How are the conduction losses calculated for negative currents?

Is it

Pcond=Id^2*Rds,on as indicated in the loss calculation chapter

or is it

Pcondd=Id*(Id*Rds,on + Vsd), with Vsd=3rd Quadrant conduction drop as indicated in the datasheet, and also as shown in Figure 3 (3rd Quadrant conduction)

With Vsd=2V, the losses would get huge!

Is there an anti-parallel Diode, or is this not needed for a GaN-Element? If there is one, what is the Forward voltage vs. IDs characteristic?

With this quite big Vsd, what do users typically do to reduce on-state-losses? Mount an anti-parallel diode external of the package? But then, the whole benefit of an integrated solution goes lost!

Regards

Beat

  • 0
    TI__Expert 4420 points

    Hi Beat,

    thanks for the follow up question about the 3rd quadrant loss calculation.

    To obtain the instantaneous power loss during a 3rd quadrant conduction event, you can refer for figure 3 of the datasheet:

    At a known given current you can extrapolate the voltage and calculate the instantaneous power as Pdt_inst= V*I .

    The average power of this event has to be multiplied by the duration (which is effectively the dead-time) and the switching frequency, giving you :

    Pdt=V*I *tdt*Fsw

    If you intend to maximize efficiency, you should aim to maintain the dead-time below 5ns (the range we typically use is 2-4ns).

    In case you cannot trim the dead time, your worst case contained by the part is the maximum HO to LO mismatch which is 8ns (this is safe under all conditions), typical 2ns.
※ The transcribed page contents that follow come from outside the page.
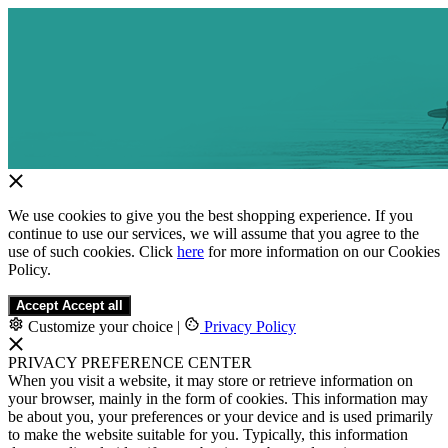
We use cookies to give you the best shopping experience. If you
continue to use our services, we will assume that you agree to the
use of such cookies. Click
here
for more information on our Cookies
Policy.
Accept
Accept all
Customize your choice
|
Privacy Policy
PRIVACY PREFERENCE CENTER
When you visit a website, it may store or retrieve information on
your browser, mainly in the form of cookies. This information may
be about you, your preferences or your device and is used primarily
to make the website suitable for you. Typically, this information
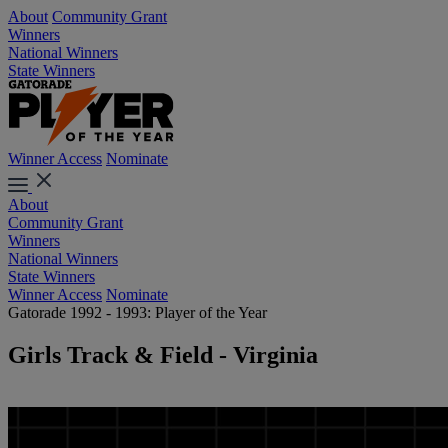
About
Community Grant
Winners
National Winners
State Winners
Winner Access
Nominate
About
Community Grant
Winners
National Winners
State Winners
Winner Access
Nominate
Gatorade 1992 - 1993: Player of the Year
Girls Track & Field - Virginia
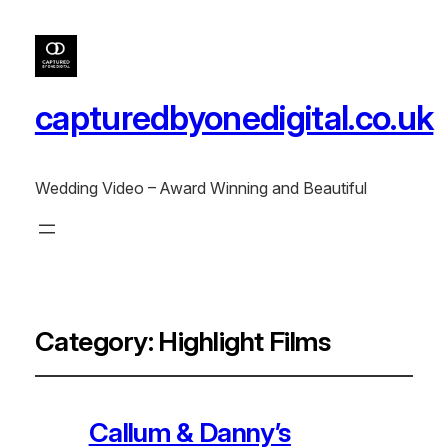
capturedbyonedigital.co.uk
Wedding Video – Award Winning and Beautiful
Category:
Highlight Films
Callum & Danny’s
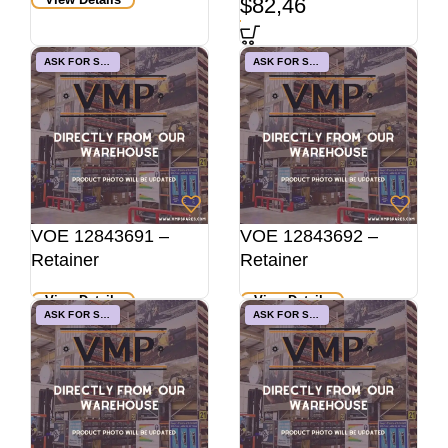
$
82,46
ASK FOR STOCK
ASK FOR STOCK
VOE 12843691 –
VOE 12843692 –
Retainer
Retainer
View Details
View Details
ASK FOR STOCK
ASK FOR STOCK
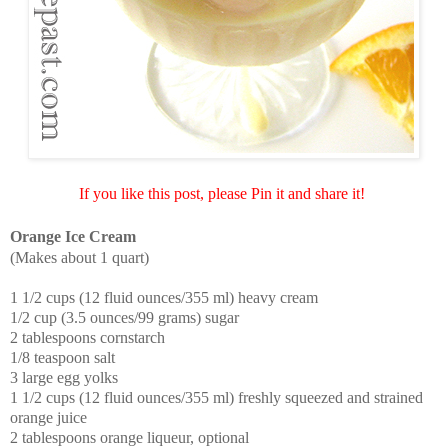
If you like this post, please Pin it and share it!
Orange Ice Cream
(Makes about 1 quart)
1 1/2 cups (12 fluid ounces/355 ml) heavy cream
1/2 cup (3.5 ounces/99 grams) sugar
2 tablespoons cornstarch
1/8 teaspoon salt
3 large egg yolks
1 1/2 cups (12 fluid ounces/355 ml) freshly squeezed and strained
orange juice
2 tablespoons orange liqueur, optional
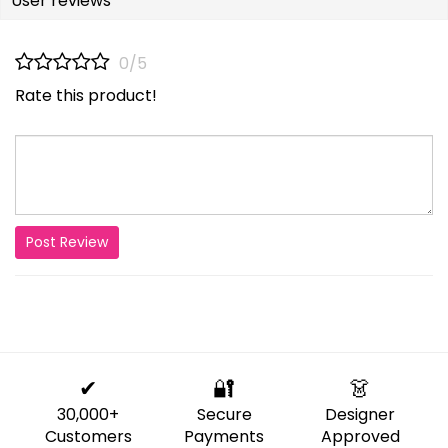
User reviews
0/5
Rate this product!
Post Review
✔
🔐
👗
30,000+
Secure
Designer
Customers
Payments
Approved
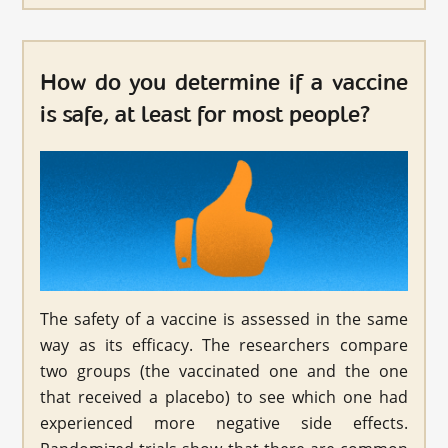
How do you determine if a vaccine
is safe, at least for most people?
The safety of a vaccine is assessed in the same
way as its efficacy. The researchers compare
two groups (the vaccinated one and the one
that received a placebo) to see which one had
experienced more negative side effects.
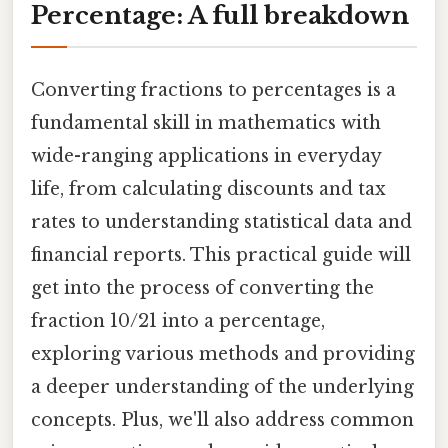
Percentage: A full breakdown
Converting fractions to percentages is a
fundamental skill in mathematics with
wide-ranging applications in everyday
life, from calculating discounts and tax
rates to understanding statistical data and
financial reports. This practical guide will
get into the process of converting the
fraction 10/21 into a percentage,
exploring various methods and providing
a deeper understanding of the underlying
concepts. Plus, we'll also address common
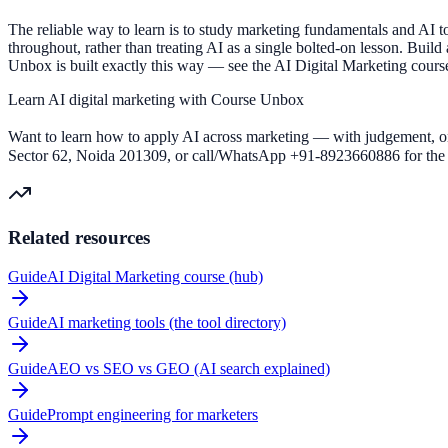
The reliable way to learn is to study marketing fundamentals and AI 
throughout, rather than treating AI as a single bolted-on lesson. Build
Unbox is built exactly this way — see the AI Digital Marketing course
Learn AI digital marketing with Course Unbox
Want to learn how to apply AI across marketing — with judgement, on
Sector 62, Noida 201309, or call/WhatsApp +91-8923660886 for the s
Related resources
Guide
AI Digital Marketing course (hub)
Guide
AI marketing tools (the tool directory)
Guide
AEO vs SEO vs GEO (AI search explained)
Guide
Prompt engineering for marketers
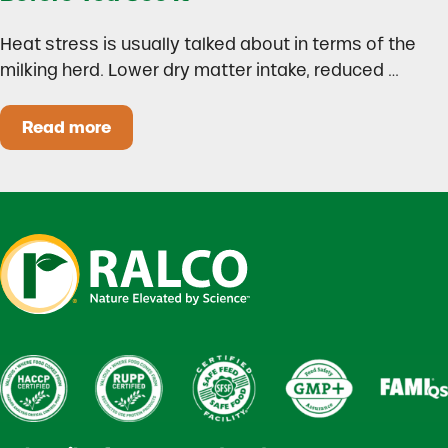
Heat stress is usually talked about in terms of the
milking herd. Lower dry matter intake, reduced …
Read more
Heat Stress in Dairy Calves Starts Before You 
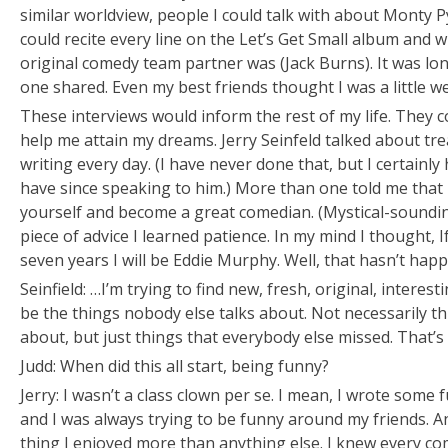
similar worldview, people I could talk with about Monty
could recite every line on the
Let’s Get Small
album and w
original comedy team partner was (Jack Burns). It was lon
one shared. Even my best friends thought I was a little we
These interviews would inform the rest of my life. They 
help me attain my dreams. Jerry Seinfeld talked about tre
writing every day. (I have never done that, but I certainl
have since speaking to him.) More than one told me that i
yourself and become a great comedian. (Mystical-sounding
piece of advice I learned patience. In my mind I thought,
I
seven years I will be Eddie Murphy.
Well, that hasn’t hap
Seinfield: …I’m trying to find new, fresh, original, interes
be the things nobody else talks about. Not necessarily th
about, but just things that everybody else missed. That’s w
Judd: When did this all start, being funny?
Jerry: I wasn’t a class clown per se. I mean, I wrote som
and I was always trying to be funny around my friends. 
thing I enjoyed more than anything else. I knew every com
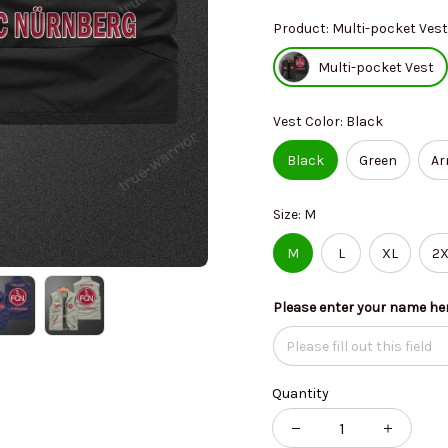
Product: Multi-pocket Vest
Multi-pocket Vest
Vest Color: Black
Black
Green
Ar
Size: M
M
L
XL
2X
Please enter your name he
Quantity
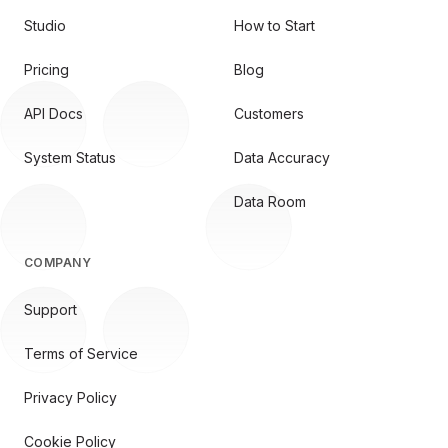
Studio
How to Start
Pricing
Blog
API Docs
Customers
System Status
Data Accuracy
Data Room
COMPANY
Support
Terms of Service
Privacy Policy
Cookie Policy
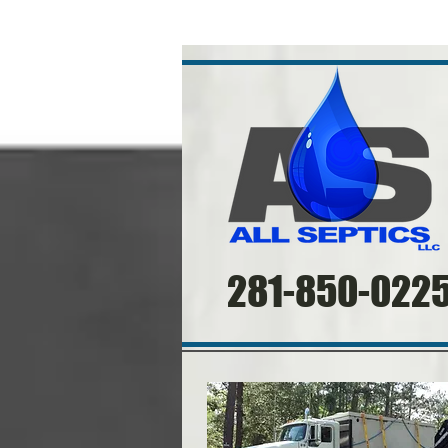
​
281-850-022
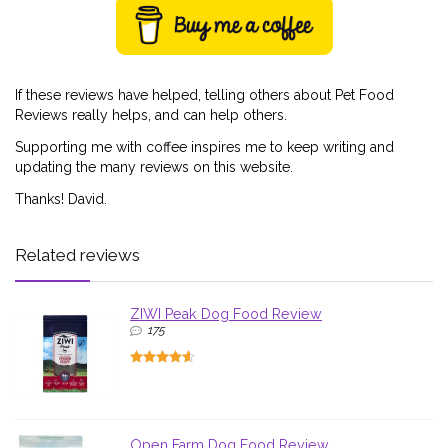
If these reviews have helped, telling others about Pet Food
Reviews really helps, and can help others.
Supporting me with coffee inspires me to keep writing and
updating the many reviews on this website.
Thanks! David.
Related reviews
ZIWI Peak Dog Food Review
175
Open Farm Dog Food Review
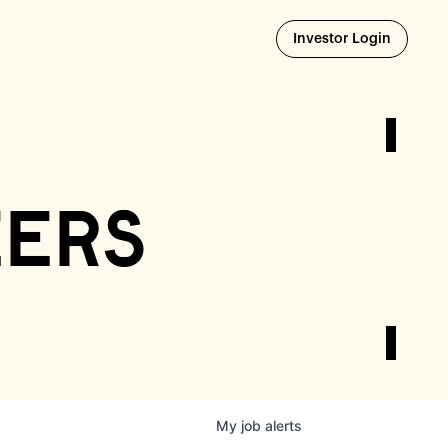
Opens i
Investor Login
eers
My
job
alerts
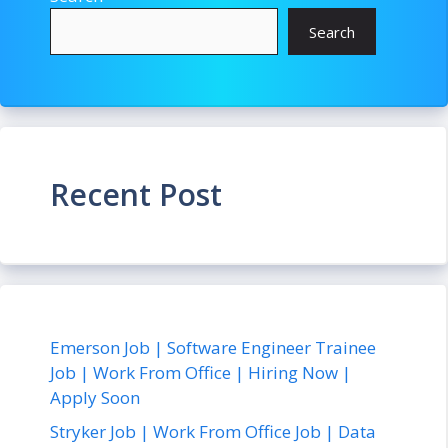
Search
Recent Post
Emerson Job | Software Engineer Trainee
Job | Work From Office | Hiring Now |
Apply Soon
Stryker Job | Work From Office Job | Data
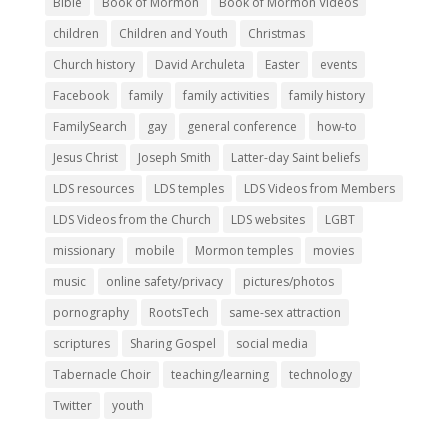
Bible
Book of Mormon
Book of Mormon Videos
children
Children and Youth
Christmas
Church history
David Archuleta
Easter
events
Facebook
family
family activities
family history
FamilySearch
gay
general conference
how-to
Jesus Christ
Joseph Smith
Latter-day Saint beliefs
LDS resources
LDS temples
LDS Videos from Members
LDS Videos from the Church
LDS websites
LGBT
missionary
mobile
Mormon temples
movies
music
online safety/privacy
pictures/photos
pornography
RootsTech
same-sex attraction
scriptures
Sharing Gospel
social media
Tabernacle Choir
teaching/learning
technology
Twitter
youth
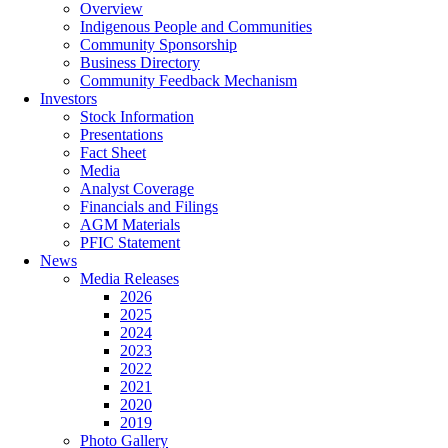
Overview
Indigenous People and Communities
Community Sponsorship
Business Directory
Community Feedback Mechanism
Investors
Stock Information
Presentations
Fact Sheet
Media
Analyst Coverage
Financials and Filings
AGM Materials
PFIC Statement
News
Media Releases
2026
2025
2024
2023
2022
2021
2020
2019
Photo Gallery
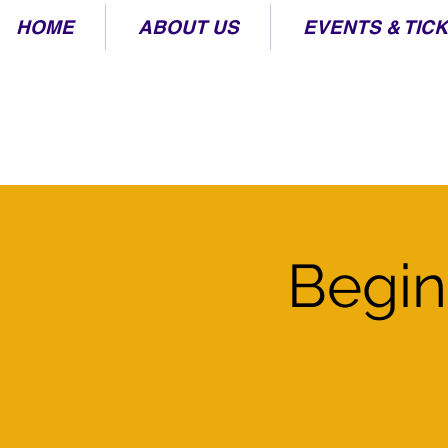
HOME
ABOUT US
EVENTS & TIC
Begin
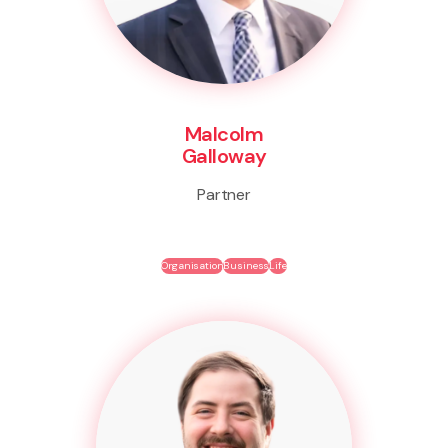
Malcolm
Galloway
Partner
Organisation
Business
Life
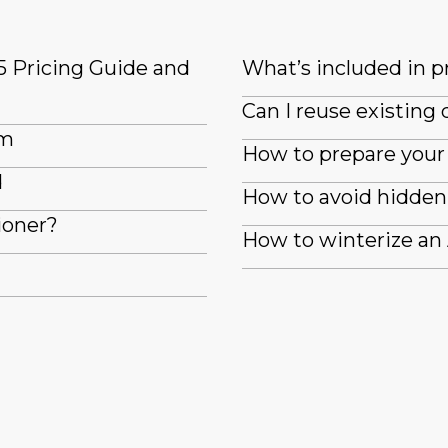
5 Pricing Guide and
What’s included in pr
Can I reuse existin
em
How to prepare your 
d
How to avoid hidden 
ioner?
How to winterize an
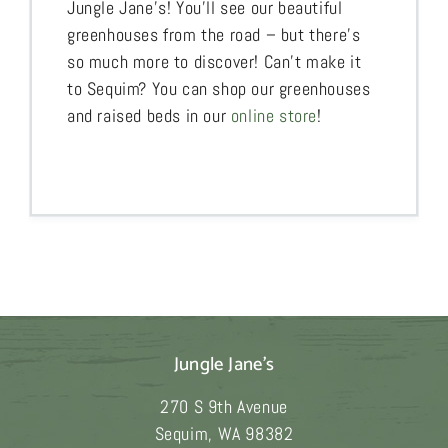
Jungle Jane’s! You’ll see our beautiful
greenhouses from the road – but there’s
so much more to discover! Can’t make it
to Sequim? You can shop our greenhouses
and raised beds in our
online store
!
Jungle Jane's
270 S 9th Avenue
Sequim
,
WA
98382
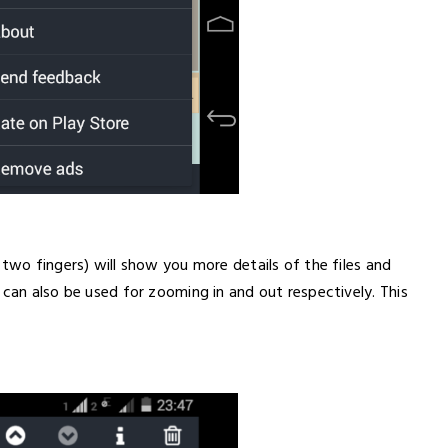
 two fingers) will show you more details of the files and
 can also be used for zooming in and out respectively. This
    Please let me know if this addresses your question!

    Thank you.

    Best regards,

    Alberto

  • 0 in reply to Alberto Doronzo
    Intellectual 405 points
    Hello Alberto

    Thanks for your Patience!
    So does this mean 3rd Quadrant conduction applies only during dead-time, i.e. if none of the FETs is switched on?
    And what is the conduction model for negative current during the time the FET is switched on? Is it then the same Rds,on as for positive current?
    i.e. uds=Rds,on *ids

    Regards
    Beat
  • 0 in reply to beat Ronner
    TI__Expert 4420 points

    Hi Beat,

    no problem at all!

    Your understanding is correct.

    The "3rd quadrant conduction" applies only when you are conducting current from source-to-drain while the FET is off (i.e. during the dead-time).

    If the FET is on, the Rdson is symmetrical with respect to the current, yielding (as you wrote) Vds=Rdson*Ids for both positive and negative directions.

    Please let me know if you have any further questions!

    Best regards,

    Alberto